** Opening THE DATA block **

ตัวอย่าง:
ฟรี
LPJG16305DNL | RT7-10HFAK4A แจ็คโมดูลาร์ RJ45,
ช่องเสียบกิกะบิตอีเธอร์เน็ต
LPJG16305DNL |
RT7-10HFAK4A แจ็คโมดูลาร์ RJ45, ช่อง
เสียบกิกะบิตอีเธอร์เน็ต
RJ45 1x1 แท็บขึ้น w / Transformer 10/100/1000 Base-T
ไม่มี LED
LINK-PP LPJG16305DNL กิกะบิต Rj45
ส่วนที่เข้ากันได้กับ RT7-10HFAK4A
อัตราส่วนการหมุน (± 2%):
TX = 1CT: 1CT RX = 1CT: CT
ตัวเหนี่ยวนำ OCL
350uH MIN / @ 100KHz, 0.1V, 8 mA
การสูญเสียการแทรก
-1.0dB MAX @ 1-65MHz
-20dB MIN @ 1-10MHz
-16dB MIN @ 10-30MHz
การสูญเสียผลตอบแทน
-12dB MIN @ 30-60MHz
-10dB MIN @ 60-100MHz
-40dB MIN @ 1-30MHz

** Closing THE DATA block **
** Opening THE DATA block **

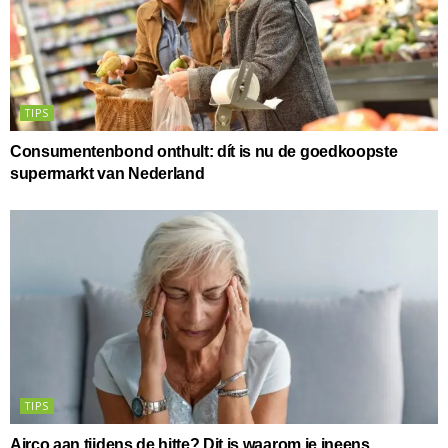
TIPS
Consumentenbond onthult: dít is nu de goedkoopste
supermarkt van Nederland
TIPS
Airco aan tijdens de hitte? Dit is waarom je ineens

** Closing THE DATA block **
** Opening THE DATA block **

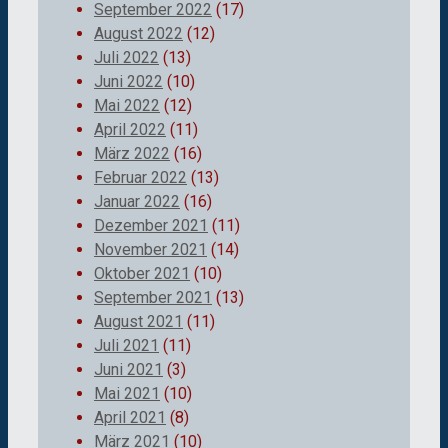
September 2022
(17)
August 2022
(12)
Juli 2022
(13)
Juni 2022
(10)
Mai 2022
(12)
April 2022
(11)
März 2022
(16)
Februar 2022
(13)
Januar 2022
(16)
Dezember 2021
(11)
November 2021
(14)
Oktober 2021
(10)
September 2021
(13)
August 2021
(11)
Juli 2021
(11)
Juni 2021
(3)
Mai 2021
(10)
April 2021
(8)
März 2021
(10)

** Closing THE DATA block **

TASK DIRECTIONS >>
When a line among the entries above contains "คโมด", copy it.

WRITTEN SOLUTION >>
LPJG16305DNL | RT7-10HFAK4A แจ็คโมดูลาร์ RJ45,
RT7-10HFAK4A แจ็คโมดูลาร์ RJ45, ช่อง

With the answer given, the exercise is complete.